# Text extract:
Don Yacktman's Lonely Crusade Like any devout value investor, Don Yacktman has the courage to go his own way. But in this bull market, his stubborn independence wrecked returns and nearly destroyed his career.
By Pat Regnier

(MONEY Magazine) – Supper at the Yacktman house starts with a prayer. As his wife and children bow their heads, Don Yacktman recites a litany of thanks. He asks for God's blessings on the food, on the Church of Jesus Christ of Latter-day Saints and on the church's elders. He asks for a blessing on his 18-year-old son Robert and his high school choir. Finally, he asks God to bless the visiting reporter sitting at the family's dinner table, "that his trip here may be fruitful." Two days later, Yacktman mentions that he is still including the reporter in his prayers.

It would be easy to dismiss this as pious glad-handing, but religious language comes naturally to Yacktman. The 57-year-old manager of the Yacktman Fund and the Yacktman Focused Fund served for five years as a bishop--that is, an unpaid clergyman--of his Arlington Heights, Ill. congregation, and he still sings in the congregation's choir. In accordance with Mormon doctrine, he tithes 10% of his pretax income to the church. He abjures alcohol, gambling, even coffee.

Yacktman says his church's teachings guide him in business too. Mormons believe that people are literally the offspring of God, he explains. "So there are two things in my mind that matter: your character and your relationships with others."

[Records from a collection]
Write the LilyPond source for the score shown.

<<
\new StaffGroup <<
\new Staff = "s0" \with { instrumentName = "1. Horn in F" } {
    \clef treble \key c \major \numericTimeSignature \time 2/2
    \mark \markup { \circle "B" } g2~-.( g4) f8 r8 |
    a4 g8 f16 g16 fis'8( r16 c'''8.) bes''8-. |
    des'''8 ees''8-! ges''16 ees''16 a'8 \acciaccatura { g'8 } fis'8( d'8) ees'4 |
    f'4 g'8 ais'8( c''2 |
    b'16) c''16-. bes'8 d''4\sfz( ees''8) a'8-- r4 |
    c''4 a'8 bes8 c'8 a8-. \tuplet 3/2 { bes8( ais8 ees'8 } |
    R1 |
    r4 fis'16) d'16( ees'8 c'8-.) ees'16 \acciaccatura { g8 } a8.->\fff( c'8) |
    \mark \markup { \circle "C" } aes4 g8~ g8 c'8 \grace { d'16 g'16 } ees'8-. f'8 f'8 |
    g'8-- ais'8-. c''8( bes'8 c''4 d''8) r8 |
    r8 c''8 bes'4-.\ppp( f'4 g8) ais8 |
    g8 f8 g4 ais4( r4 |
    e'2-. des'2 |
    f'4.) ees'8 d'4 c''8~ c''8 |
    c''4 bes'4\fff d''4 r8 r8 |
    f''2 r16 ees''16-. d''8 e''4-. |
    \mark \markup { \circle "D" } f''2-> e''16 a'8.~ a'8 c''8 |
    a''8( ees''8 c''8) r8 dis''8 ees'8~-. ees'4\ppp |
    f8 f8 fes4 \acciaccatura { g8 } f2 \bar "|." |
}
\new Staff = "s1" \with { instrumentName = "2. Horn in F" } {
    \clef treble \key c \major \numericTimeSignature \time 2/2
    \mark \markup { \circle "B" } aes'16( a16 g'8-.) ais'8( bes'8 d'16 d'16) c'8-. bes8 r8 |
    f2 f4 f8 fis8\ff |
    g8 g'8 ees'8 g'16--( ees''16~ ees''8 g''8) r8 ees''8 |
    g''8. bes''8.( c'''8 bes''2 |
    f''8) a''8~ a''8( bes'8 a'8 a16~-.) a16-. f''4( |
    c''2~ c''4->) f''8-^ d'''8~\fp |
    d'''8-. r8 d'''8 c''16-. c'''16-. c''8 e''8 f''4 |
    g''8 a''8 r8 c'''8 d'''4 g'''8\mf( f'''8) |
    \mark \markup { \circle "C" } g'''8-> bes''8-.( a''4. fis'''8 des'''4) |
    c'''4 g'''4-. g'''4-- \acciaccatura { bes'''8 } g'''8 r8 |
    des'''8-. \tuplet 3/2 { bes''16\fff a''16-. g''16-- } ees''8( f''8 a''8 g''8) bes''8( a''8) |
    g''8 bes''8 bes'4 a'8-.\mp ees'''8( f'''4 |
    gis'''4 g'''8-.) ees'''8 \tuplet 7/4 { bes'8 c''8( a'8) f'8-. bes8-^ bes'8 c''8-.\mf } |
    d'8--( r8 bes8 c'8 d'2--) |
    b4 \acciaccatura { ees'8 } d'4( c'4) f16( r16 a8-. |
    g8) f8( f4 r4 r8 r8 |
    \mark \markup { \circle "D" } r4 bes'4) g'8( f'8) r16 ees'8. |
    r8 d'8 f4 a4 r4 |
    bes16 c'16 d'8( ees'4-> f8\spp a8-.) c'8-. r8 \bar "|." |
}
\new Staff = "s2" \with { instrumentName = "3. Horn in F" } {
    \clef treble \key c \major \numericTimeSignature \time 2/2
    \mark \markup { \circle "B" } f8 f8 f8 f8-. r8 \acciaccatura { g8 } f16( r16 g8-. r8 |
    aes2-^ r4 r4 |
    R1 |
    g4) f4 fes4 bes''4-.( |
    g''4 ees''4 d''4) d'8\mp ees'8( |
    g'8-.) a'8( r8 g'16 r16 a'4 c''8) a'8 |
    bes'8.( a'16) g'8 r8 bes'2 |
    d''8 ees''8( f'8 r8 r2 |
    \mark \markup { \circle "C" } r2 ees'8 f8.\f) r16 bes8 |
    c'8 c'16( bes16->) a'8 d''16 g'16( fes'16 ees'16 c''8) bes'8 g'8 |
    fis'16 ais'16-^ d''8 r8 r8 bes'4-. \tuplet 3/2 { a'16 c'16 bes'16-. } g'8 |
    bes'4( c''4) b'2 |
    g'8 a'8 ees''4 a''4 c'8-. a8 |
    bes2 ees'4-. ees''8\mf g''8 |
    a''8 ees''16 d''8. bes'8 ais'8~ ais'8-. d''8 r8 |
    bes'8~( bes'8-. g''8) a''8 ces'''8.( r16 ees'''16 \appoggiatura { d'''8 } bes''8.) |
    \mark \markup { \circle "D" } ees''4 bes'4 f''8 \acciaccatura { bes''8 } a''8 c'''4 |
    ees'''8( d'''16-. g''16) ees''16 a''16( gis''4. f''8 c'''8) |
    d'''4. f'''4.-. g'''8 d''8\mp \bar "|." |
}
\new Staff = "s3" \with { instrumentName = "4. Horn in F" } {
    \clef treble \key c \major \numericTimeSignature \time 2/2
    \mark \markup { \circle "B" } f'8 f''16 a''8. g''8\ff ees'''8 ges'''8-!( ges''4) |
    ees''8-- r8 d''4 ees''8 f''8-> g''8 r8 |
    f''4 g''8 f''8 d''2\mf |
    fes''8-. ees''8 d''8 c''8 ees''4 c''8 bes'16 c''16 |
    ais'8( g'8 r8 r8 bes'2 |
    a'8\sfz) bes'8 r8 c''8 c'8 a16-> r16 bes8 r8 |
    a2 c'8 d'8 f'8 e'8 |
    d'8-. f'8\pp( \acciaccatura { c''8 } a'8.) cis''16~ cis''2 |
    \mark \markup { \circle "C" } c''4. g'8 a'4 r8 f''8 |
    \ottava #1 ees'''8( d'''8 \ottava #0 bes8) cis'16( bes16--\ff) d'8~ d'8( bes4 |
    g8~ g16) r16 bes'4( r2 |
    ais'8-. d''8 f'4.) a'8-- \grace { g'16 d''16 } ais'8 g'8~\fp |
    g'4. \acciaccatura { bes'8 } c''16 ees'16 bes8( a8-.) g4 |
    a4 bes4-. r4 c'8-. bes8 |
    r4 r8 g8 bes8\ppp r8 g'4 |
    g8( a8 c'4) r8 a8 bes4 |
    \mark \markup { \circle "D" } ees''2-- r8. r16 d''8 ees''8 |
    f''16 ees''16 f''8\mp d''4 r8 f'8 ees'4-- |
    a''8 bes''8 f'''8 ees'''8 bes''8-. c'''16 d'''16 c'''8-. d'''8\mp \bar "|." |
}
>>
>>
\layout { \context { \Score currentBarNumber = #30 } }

# To do:
[A] Output everything in the Don Yacktman profile from "Don Yacktman's Lonely" down to "in his prayers.".
[B] Pick up the Don Yacktman profile after its last sentence and continue writing it.

# Exercise answers:
[A]
Don Yacktman's Lonely Crusade Like any devout value investor, Don Yacktman has the courage to go his own way. But in this bull market, his stubborn independence wrecked returns and nearly destroyed his career.
By Pat Regnier

(MONEY Magazine) – Supper at the Yacktman house starts with a prayer. As his wife and children bow their heads, Don Yacktman recites a litany of thanks. He asks for God's blessings on the food, on the Church of Jesus Christ of Latter-day Saints and on the church's elders. He asks for a blessing on his 18-year-old son Robert and his high school choir. Finally, he asks God to bless the visiting reporter sitting at the family's dinner table, "that his trip here may be fruitful." Two days later, Yacktman mentions that he is still including the reporter in his prayers.

[B]
So why have people been saying such nasty things about Don Yacktman?

In a ferocious battle late last year, his funds' board of directors accused him of lying to shareholders and of violating the funds' code of ethics. They attacked his investment decisions and explored the possibility of firing him. He, in turn, fought to oust the directors and had one of them ejected from the funds' offices by the police. In the meantime, his funds have performed dismally for the past two years. His flagship Yacktman Fund returned 0.6% in 1998, while the S&P 500 index rose 29%. The deadly combination of bad press and lousy performance has scared off investors. Today he runs just $280 million in mutual fund money, down from $1.2 billion in 1997. Quite a comedown for a famed stock picker who was Morningstar's fund manager of the year in 1991.

Yacktman's woeful performance stems from his shift into small-cap stocks, which have languished while blue chips have boomed. He has wagered that this trend cannot last, and it has cost his shareholders dearly. But his problems go beyond underperformance. His independent thinking broke the rules of the fund game. Everyone--from powerful financial planners to his own board members--pressured him to stick with the large-cap investing style that had made his reputation. His refusal almost ruined him. Great investors like Sir John Templeton and Warren Buffett are revered for betting against the crowd. Yacktman's story, however, shows just how perilous it can be for a professional money manager to go his own way.


At six feet, one inch, Yacktman might easily be intimidating, but his manner is disarmingly mild. "Boy, is that ever neat," seems to be his favorite exclamation. His firm's tiny offices in Chicago are decorated with paint-by-numberish pictures he bought at a benefit for his son's choir. There's a wall of Boy Scout plaques in his corner office.

He actually studies being nice. A child of divorce--his mother married four times--Yacktman devours books on family counseling and personal dynamics. "Looking back, I don't think my parents were diplomatic," he says. "You must have the courage of your convictions but be able to state them with diplomacy."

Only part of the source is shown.